YDH - Sahadaki verilere göre, yaşananlar, çetelere karşı resmi makamlarca yürütülen sıradan operasyonlar olarak tanımlanabilir. Bu argüman, Lübnan ile Suriye arasındaki sınır boyunca uzun yıllardır süregelen durumun doğası gereği güçlü. Fakat, son 15 yılda Suriye'deki vekalet savaşı nedeniyle bu sınırın ihlallere daha açık hâle geldiği de bir gerçek.
Ancak, Hermel bölgesinde yaşananlar, İsrail ile olan çatışma ve ABD ile Avrupa'nın Lübnan'daki uluslararası güçlerin (UNIFIL) görev alanını Suriye sınırına genişletme çabalarıyla bağlantılı gözüküyor. Bu durum Lübnan-Suriye sınırı için yapılan planlananlara dair sorular sorulmasını gerektiriyor.
El-Ahbar gazetesinin edindiği bilgilere göre, Lübnan ile Suriye arasında sınırın durumuyla ilgili henüz resmi bir koordinasyon çerçevesi bulunmuyor.
Geçen hafta Lübnan Cumhurbaşkanı Jozef Aun, HTŞ lideri Ebu Muhammed el-Colani'yi tebrik için aradı; ancak iki taraf arasındaki iletişim, çatışmaların yayılmasını önlemek için bazı güvenlik yetkilileriyle sınırlı kalıyor.

Derlenen veriler:

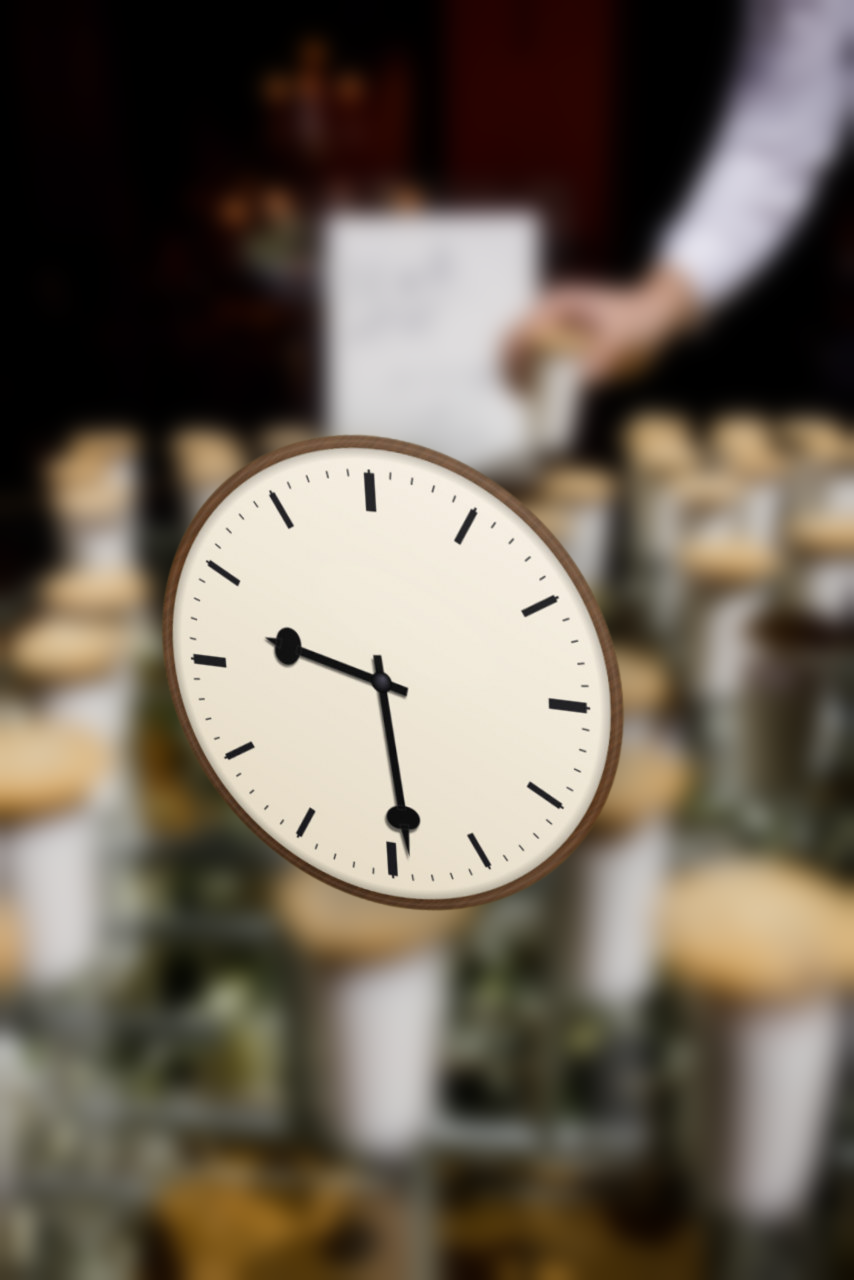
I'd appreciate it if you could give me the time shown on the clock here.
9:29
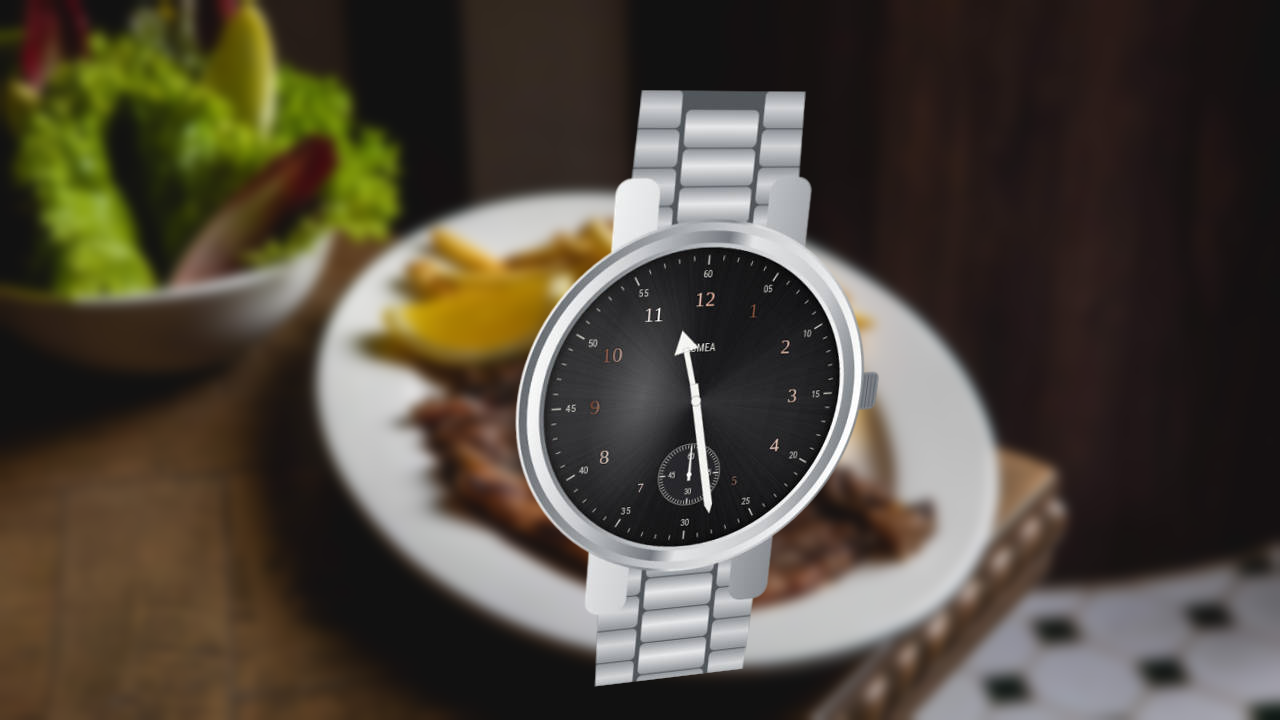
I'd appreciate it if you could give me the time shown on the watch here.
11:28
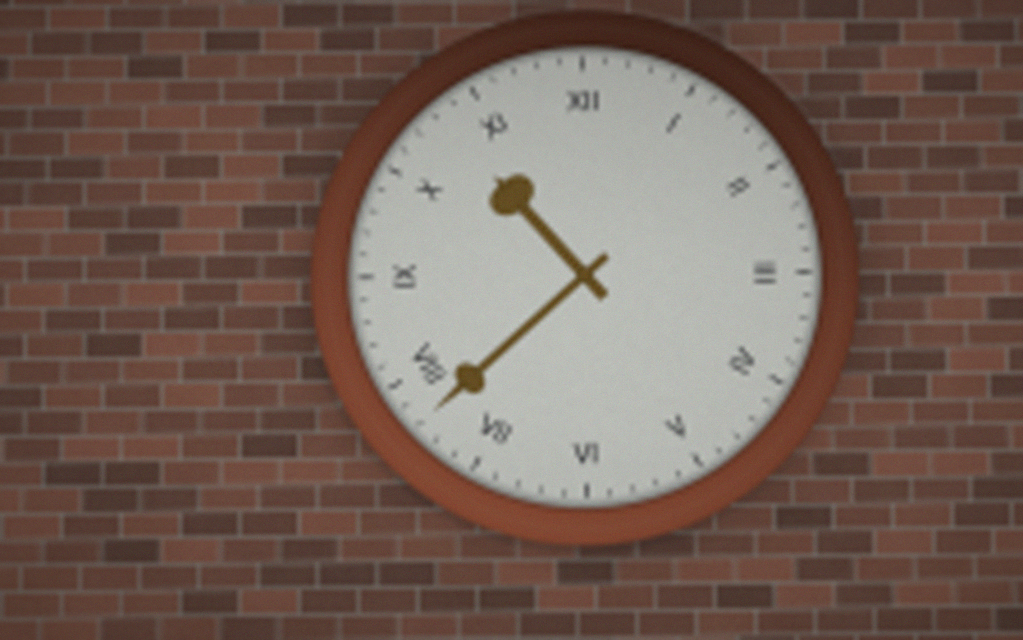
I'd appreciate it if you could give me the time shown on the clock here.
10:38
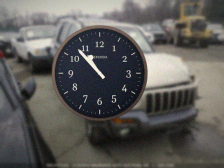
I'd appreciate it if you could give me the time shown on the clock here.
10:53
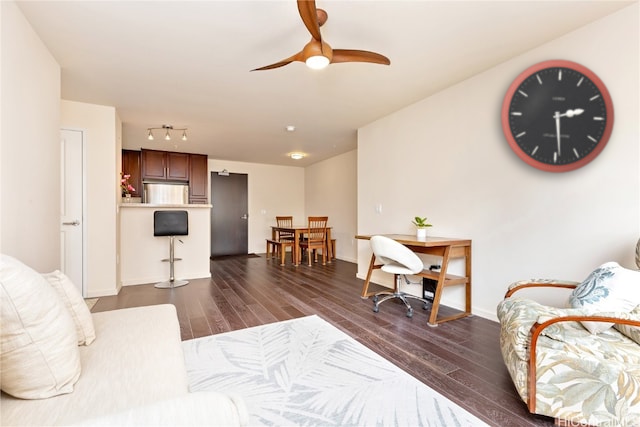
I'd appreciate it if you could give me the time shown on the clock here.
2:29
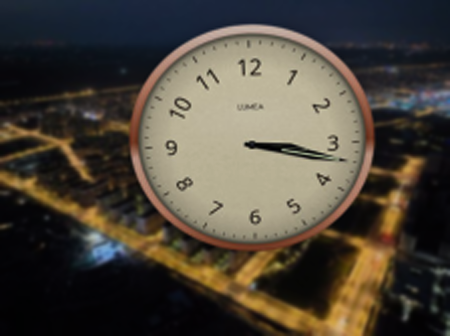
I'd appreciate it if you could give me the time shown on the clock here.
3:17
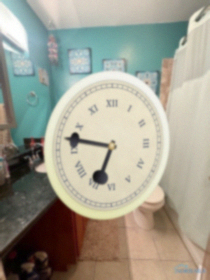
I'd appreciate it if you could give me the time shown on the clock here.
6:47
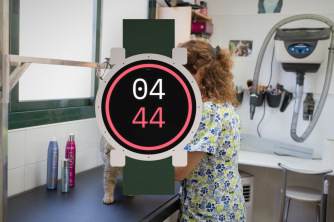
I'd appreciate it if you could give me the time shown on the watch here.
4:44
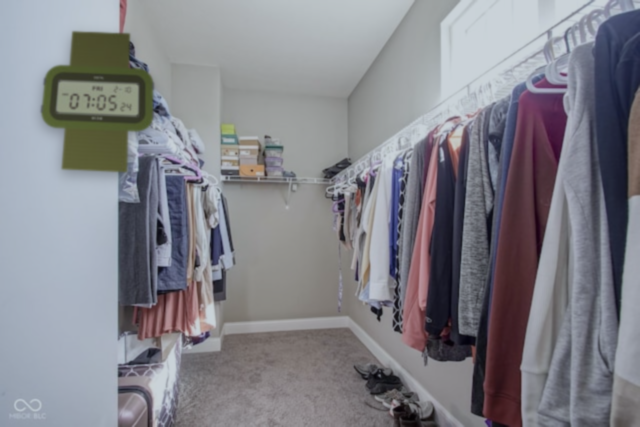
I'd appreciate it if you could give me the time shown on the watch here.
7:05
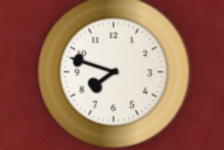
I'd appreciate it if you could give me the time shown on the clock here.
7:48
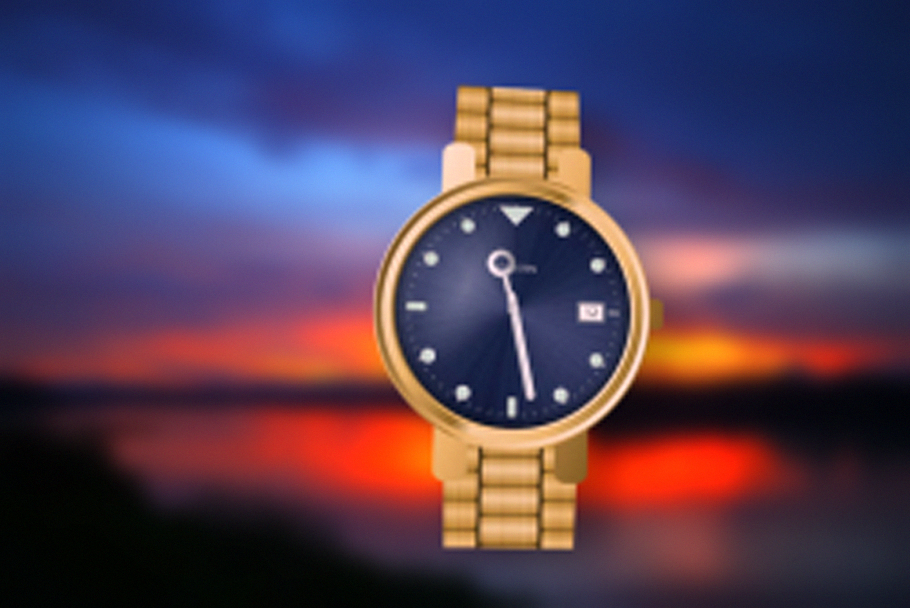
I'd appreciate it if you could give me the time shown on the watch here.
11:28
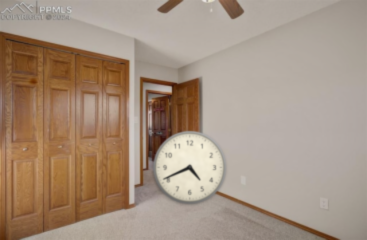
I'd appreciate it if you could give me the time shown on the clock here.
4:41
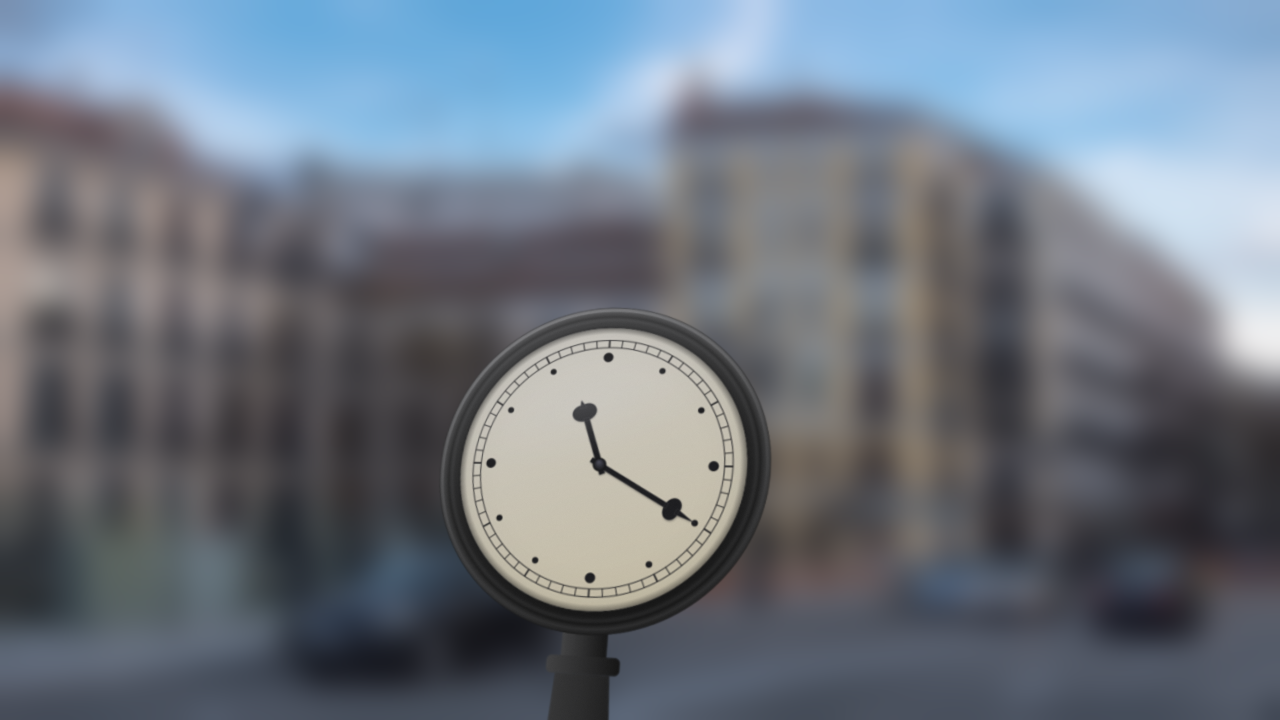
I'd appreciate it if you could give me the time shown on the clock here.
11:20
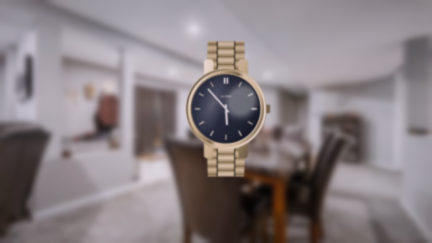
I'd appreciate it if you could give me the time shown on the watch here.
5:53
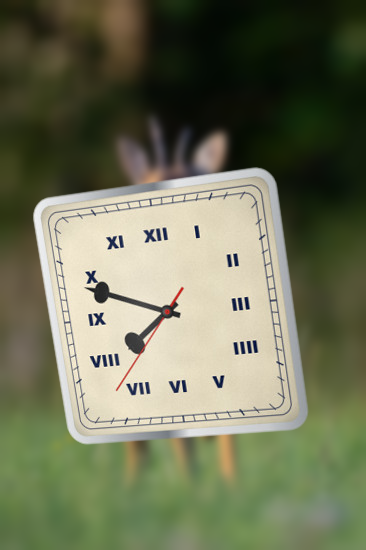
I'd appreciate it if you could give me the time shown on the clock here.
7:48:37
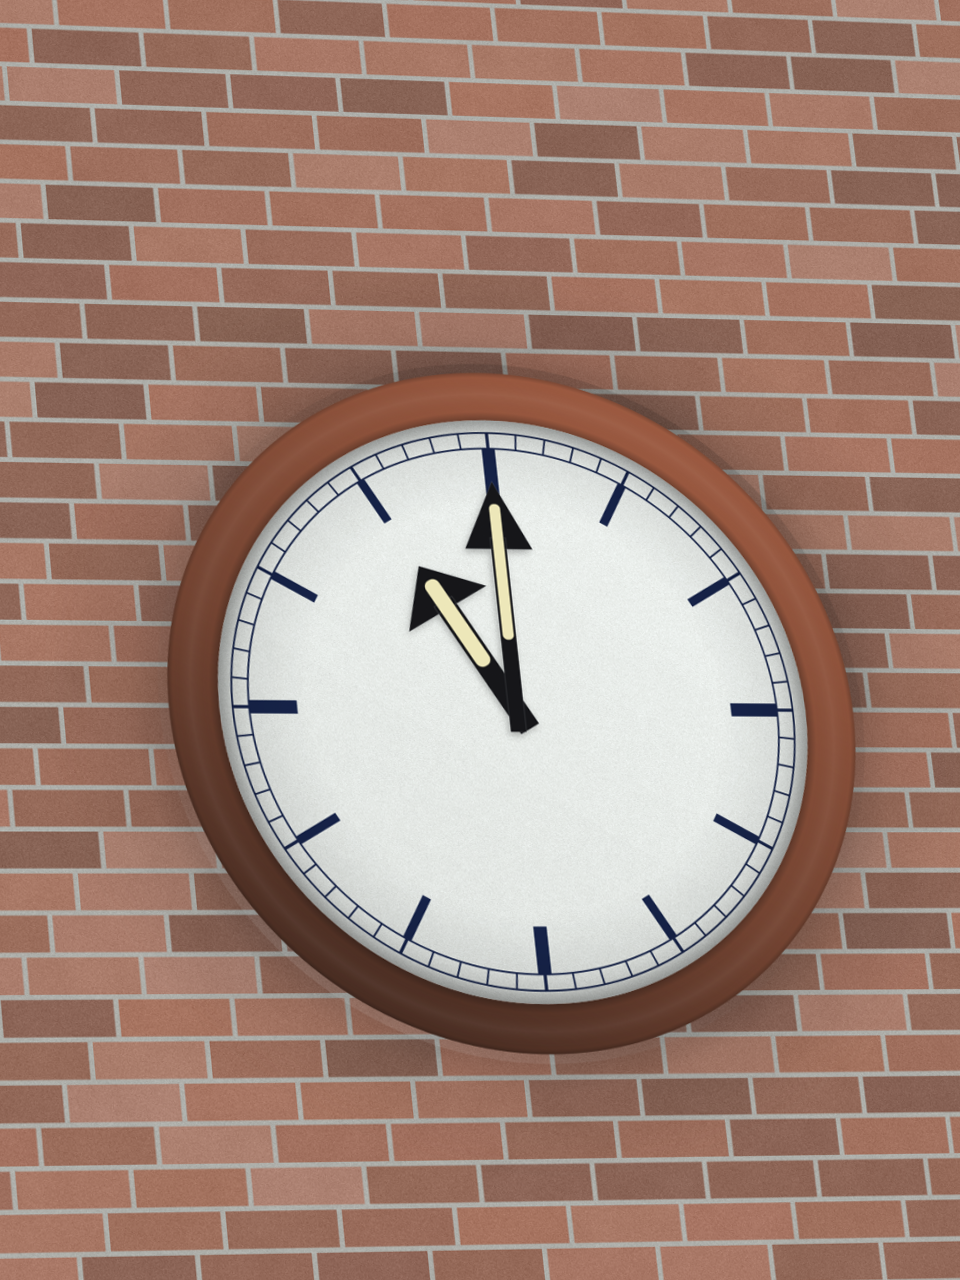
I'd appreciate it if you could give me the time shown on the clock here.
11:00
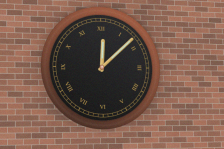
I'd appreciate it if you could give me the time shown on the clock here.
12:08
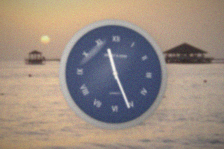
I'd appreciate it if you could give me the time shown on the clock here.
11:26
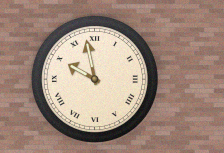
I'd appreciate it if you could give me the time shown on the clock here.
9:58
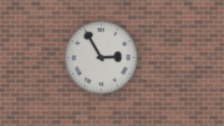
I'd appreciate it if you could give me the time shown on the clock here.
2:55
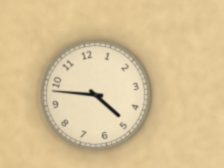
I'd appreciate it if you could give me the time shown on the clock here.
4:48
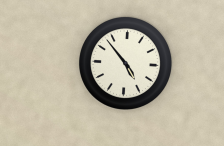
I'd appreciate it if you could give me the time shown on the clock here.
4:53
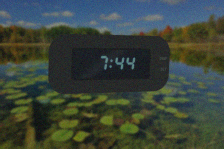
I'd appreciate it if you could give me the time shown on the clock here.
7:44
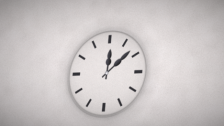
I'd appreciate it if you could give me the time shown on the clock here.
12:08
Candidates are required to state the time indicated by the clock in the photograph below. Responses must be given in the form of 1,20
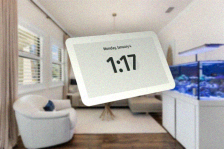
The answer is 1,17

Görev listesi:
1. Lübnan-Suriye sınırıyla ilgili metne göre Lübnan Cumhurbaşkanı Jozef Aun geçen hafta kimi tebrik etmek için aradı?
2. Lübnan-Suriye sınırıyla ilgili metnin devamını yazın.

Verilen yanıtlar:
1. HTŞ lideri Ebu Muhammed el-Colani'yi.

2.
Son günlerde yapılan görüşmeler, Suriye'deki HTŞ tarafının Hizbullah'ı olaylarda rol oynamakla suçladığını gösteriyor.
Fakat Lübnan ordusu, sınır boyunca Hizbullah unsurlarının bulunmadığını ve örgütün, esasen Suriye toprakları içinde meydana gelen çatışmalara katılmadığını teyit ediyor.
Lübnanlı bir askeri kaynak da ordunun herhangi bir askeri saldırı düzenlemediğini belirterek, Suriye toprakları içindeki çatışma alanından uzağa ateş eden bazı havan mevzilerini bombaladıklarını ifade etti.
Suudi el-Arabiya televizyonu dün akşam, HTŞ'nin saha komutanlarından Müeyyed Selame'nin, "Suriye güçlerinin Hizbullah'a bağlı çetelere karşı bir operasyon başlattığını ve Hizbullah'ın uyuşturucu ve silah kaçakçılarını koruyarak Lübnan-Suriye sınırı için bir tehdit oluşturduğunu" söylediğini aktardı.
HTŞ komutanı, sınırdan Lübnan'a gönderilmek üzere olan büyük miktarda silaha el konulduğunu belirterek, "Hizbullah'ın bölgede faaliyet gösteren güçlerimizi hedef almasına rağmen, güçlerimiz Lübnan topraklarını bombalamadı," dedi.
Edinilen bilgilere göre, "olayın sadece kaçakçılığı durdurma operasyonuyla ilgili olmadığına dair endişeler" var.
El-Ahbar'a konuşan kaynaklar, kaçakçılığın "işgal altındaki Golan sınırlarından kuzeydeki Arida'ya kadar Lübnan-Suriye sınırı boyunca açık olduğunu" belirtti.
Kaynaklar, "Lübnan ordusu ve diğer Lübnan güvenlik birimleri, sayıları 26'dan fazla olduğu söylenen onlarca kaçakçılık geçidi hakkında çok sayıda bilgiye sahip ve bunlardan bazıları sadece arabaların veya motosikletlerin değil, büyük kamyonların geçişine de izin veriyor," ifadesini kullandı.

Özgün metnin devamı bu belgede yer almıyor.